Reporter Paul Teetor wrote that the Manhattan Beach City Council held an illegal meeting to hand City Manager Geoff Dolan $270,000 to walk away from his job after he admitted to inappropriate behavior with at least one female city employee (“Manhattan Beach Sex Payoff,” April 1).

The council's decision came after Dolan's colleague of 13 years, City Attorney Robert Wadden, repeatedly warned that Dolan would sue unless he was bought off. (His bad behavior had occurred during a team-building management retreat in Pismo Beach. We're still chortling over that: Taxpayers in tiny Manhattan Beach funded their well-paid managers' trip to Pismo Beach, apparently because they can't do team building in Manhattan Beach.)

“It is unfortunate that so much of the Manhattan Beach taxpayers' money was wasted,” writes “PublicSafetyProject.org,” which is a watchdog website in nearby El Segundo. “People will tend to spend other people's money more wastefully, frivolously and irresponsibly than they will spend their own money. This is one more reason why government taxes and spending should be low, and people should be allowed to keep more of their earnings to spend to best meet the needs of their families.”

Reader “Bev” writes: “Teetor has strobed hot lights on some of Manhattan Beach's long-murky waters, about — and by — both the city's former manager, Geoff Dolan, and what appears will be the former city attorney, Robert Wadden, and it is as sad and embarrassing as it is outrageous. In Teetor's tale of two city employees, Dolan was a very able manager for the 'City,' if not THE city (the people). He adroitly managed the shop, the keepers and council, keeping very frustrated residents at bay. No pun.

“And it appears the city attorney's ill counsel to council and client (the city or the manager? Who did he represent, anyway?) was both the city's — and the city manager's — undoing. But in classic irony, we see how the city attorney and manager managed to finally outdo, and do-in, each other — using the city's taxpayers as pawns.

Nancy Daylen disagrees, saying the problem wasn't the behavior of city officials. The problem is the Weekly. She says our “bogus tabloid story will bring in additional readers for the L.A. Weekly's smut ads for prostitution services, marijuana dispensaries, tattoo/piercing parlors, pawn shops, stripper bars, illegal immigration services and other sleazy scum businesses.”

(Zounds. We certainly hope so.)

Mike retorts: “ 'Nancy Daylen' resorted to personal attacks and falsehoods because s/he does not have supporting facts or logic. I know from personal experience that Paul Teetor is a reputable news reporter who does detailed research on his news stories to dig in and get the facts.”

UCLA's Largesse

Beth Barrett's story about the whopping raise UCLA gave to David Feinberg, CEO of the Ronald Reagan UCLA Medical Center (“UCLA's Millionaire Doctor,” April 1), brings this from Tbone: “I'm on the faculty at the UCLA school of medicine.
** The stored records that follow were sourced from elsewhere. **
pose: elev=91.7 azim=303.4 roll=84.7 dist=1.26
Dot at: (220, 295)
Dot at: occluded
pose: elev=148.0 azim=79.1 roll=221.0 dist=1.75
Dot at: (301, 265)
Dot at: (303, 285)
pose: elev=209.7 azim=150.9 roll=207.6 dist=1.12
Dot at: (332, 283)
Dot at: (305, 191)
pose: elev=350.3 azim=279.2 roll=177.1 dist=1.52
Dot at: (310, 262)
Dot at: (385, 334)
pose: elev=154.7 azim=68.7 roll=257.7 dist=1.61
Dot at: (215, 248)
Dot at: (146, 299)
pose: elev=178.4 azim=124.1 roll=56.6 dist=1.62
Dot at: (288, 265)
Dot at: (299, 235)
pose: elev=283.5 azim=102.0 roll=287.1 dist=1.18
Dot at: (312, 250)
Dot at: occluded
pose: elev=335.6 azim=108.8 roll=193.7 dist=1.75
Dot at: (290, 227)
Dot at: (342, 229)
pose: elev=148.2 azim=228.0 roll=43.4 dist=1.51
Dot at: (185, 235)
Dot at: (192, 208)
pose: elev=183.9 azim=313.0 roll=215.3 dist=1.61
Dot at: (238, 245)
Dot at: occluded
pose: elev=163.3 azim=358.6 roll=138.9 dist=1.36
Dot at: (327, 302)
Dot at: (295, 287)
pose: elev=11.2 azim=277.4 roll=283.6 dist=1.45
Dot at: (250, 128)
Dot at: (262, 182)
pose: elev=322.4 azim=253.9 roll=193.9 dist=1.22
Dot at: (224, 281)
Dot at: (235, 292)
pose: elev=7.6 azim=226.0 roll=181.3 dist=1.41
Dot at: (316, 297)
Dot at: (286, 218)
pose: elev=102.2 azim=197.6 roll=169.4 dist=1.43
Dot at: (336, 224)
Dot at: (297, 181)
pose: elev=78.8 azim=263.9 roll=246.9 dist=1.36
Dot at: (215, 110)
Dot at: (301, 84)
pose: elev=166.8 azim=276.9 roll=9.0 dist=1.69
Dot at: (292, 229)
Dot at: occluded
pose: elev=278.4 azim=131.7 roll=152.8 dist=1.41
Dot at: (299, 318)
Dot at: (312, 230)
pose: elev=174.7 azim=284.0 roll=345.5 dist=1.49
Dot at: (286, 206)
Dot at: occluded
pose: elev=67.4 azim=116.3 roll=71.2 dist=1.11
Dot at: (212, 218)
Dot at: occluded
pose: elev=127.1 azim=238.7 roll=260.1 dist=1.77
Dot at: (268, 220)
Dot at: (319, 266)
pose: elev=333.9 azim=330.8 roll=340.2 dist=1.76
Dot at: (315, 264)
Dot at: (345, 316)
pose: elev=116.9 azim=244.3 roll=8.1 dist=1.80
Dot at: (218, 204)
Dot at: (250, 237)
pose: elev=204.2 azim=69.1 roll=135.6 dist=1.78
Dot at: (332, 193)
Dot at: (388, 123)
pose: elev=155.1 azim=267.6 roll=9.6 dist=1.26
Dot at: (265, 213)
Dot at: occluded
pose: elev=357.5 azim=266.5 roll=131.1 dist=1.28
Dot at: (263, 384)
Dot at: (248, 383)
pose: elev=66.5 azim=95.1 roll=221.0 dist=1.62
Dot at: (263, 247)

We've got a huge problem at the departmental and divisional administrative staff level. Workloads are heavy and salaries are crap (at least relative to the cost of living in L.A.). There is consequently lots of attrition in these positions, which greatly impedes the normal operation of the school. Feinberg's retention bonus alone could pay for four or five entirely new positions that we know would actually make the school better.

Feinberg's $1.33 million salary now includes a $250,000 retention bonus paid each year he stays at the medical center.

P.C. B.S.

One reader took exception to writer John Johnson's references to “Negro Alley” in his cover story last month on L.A.'s Chinese massacre 140 years ago.

In this age of lying P.C. bullshit, one can always count on lefty papers like yours to pander when it comes to history,” writes Samuel I. Coleman. “In every single book on the history of Los Angeles, you will not find one author who claims that the former street was ever known as 'Negro Alley.' It was known as 'Nigger Alley.' Stop lying.”

Actually, Johnson says later books refer to the street as Negro Alley and he simply chose that term for his story.

(We couldn't resist the urge to run a letter from someone complaining that we were afraid to use the word [expletive deleted].)